For the second part of your question I have written a similar answer here so with your permission I will copy this.
If you have an endogenous variable $D$ (which in your case would be $X_1$, I just call it differently), an outcome $Y$, an instrument $Z$ and other exogenous variables $X$, the problem of the regression
$$Y_i = \alpha + \delta D_i + X'_i \beta + \epsilon_i$$
is that $\text{Cov}(D_i,\epsilon_i) \neq 0$ which may be due to omitted variable bias, measurment error, simultaneity, or a mix of those. For example, let's say that $\epsilon_i = e_i + W_i$, where $e_i$ is a stochastic error and $W_i$ is the omitted variable which is such that $\text{Cov}(D_i,W_i)\neq 0$ which is the source of the endogeneity problem. Say you then estimate your first stage with the instrument,
$$D_i = a + \pi Z_i + X'_i \gamma + \eta_i$$
where $\eta_i = u_i + W_i$ and $u_i$ again is a stochastic error term. Remember that the regression splits the variation in the dependent into an explained and an unexplained part, i.e.

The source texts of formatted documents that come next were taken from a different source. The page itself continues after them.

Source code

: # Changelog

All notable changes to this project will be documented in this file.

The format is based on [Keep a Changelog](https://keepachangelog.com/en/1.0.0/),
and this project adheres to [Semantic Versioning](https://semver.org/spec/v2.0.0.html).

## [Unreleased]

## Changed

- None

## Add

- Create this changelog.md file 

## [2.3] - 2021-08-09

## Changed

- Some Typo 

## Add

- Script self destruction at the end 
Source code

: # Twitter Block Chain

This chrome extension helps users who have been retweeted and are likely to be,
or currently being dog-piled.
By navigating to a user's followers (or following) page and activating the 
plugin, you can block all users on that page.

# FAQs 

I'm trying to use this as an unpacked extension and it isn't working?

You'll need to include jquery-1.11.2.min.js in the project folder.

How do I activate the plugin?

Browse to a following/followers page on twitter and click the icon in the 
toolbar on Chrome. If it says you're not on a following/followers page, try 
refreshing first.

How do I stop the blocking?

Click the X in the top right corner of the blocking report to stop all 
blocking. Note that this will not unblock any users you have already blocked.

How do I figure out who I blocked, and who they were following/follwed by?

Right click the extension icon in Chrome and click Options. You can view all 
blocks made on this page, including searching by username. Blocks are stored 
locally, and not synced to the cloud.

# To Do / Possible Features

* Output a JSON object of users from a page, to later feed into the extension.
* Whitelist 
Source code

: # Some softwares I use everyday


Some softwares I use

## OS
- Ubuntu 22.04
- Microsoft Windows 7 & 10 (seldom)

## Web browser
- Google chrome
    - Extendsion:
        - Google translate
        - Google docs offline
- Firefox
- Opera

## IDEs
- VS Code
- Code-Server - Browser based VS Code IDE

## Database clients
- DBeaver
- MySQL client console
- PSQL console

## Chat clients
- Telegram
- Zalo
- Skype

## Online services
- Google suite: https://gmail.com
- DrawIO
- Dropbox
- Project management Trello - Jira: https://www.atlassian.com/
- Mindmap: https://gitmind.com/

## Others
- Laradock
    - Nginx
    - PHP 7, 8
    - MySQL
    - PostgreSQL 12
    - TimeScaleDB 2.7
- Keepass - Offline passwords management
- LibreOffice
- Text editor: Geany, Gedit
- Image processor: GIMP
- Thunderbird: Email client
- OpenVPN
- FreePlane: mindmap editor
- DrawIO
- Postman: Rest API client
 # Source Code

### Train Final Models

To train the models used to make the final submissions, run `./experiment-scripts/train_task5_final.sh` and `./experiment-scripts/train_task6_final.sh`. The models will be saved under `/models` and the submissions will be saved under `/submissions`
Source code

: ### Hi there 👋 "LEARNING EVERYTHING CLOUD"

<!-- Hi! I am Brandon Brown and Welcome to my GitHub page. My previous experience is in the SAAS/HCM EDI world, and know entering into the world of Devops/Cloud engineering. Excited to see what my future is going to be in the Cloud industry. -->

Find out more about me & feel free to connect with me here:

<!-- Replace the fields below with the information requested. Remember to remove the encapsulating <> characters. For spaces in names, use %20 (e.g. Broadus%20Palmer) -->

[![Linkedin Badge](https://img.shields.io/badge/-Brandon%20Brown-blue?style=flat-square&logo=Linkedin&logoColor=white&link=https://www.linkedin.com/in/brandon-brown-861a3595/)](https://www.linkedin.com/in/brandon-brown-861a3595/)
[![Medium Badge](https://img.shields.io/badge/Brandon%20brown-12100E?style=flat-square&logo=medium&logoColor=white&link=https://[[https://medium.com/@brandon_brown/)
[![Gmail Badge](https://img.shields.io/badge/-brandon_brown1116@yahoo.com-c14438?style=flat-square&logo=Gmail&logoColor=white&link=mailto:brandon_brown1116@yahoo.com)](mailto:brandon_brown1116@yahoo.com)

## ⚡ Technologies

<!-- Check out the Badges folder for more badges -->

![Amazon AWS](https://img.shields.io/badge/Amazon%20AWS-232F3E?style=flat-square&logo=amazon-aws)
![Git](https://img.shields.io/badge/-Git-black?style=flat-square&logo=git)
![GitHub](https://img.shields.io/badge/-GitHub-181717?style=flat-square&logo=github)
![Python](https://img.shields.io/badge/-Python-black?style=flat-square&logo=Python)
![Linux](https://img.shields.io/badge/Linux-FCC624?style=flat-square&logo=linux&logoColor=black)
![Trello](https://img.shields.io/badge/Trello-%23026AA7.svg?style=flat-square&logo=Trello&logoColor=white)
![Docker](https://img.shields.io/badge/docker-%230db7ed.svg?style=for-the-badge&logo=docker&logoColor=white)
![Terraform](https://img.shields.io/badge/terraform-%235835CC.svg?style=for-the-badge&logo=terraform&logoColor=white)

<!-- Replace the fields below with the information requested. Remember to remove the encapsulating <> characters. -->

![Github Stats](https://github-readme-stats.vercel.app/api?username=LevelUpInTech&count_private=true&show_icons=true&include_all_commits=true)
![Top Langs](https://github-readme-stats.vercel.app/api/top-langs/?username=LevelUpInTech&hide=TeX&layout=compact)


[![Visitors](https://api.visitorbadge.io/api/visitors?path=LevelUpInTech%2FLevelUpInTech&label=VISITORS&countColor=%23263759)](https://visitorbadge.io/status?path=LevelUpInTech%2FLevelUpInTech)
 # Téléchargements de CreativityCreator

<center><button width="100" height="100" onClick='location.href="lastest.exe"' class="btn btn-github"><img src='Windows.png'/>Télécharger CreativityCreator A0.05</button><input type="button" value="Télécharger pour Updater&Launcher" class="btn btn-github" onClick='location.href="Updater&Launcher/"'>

$$\text{total sum of squares} = \text{explained sum of squares} + \text{residual sum of squares}$$
When you predict $\widehat{D}_i = a + \pi Z_i + X'_i \gamma$, this separates the "good" variation of $D_i$ (that's the variation explained by variables that you know are exogenous which are $Z$ and the $X$) from the "bad" variation in $\eta_i$. In the second stage,
$$Y_i = \alpha + \delta \widehat{D}_i + X'_i \beta + \epsilon_i$$
you still have $W_i$ in the error term but this time it's not a problem because $\text{Cov}(\widehat{D}_i,W_i) = 0$ and this solves your endogeneity problem, allowing for consistent estimation of $\delta$.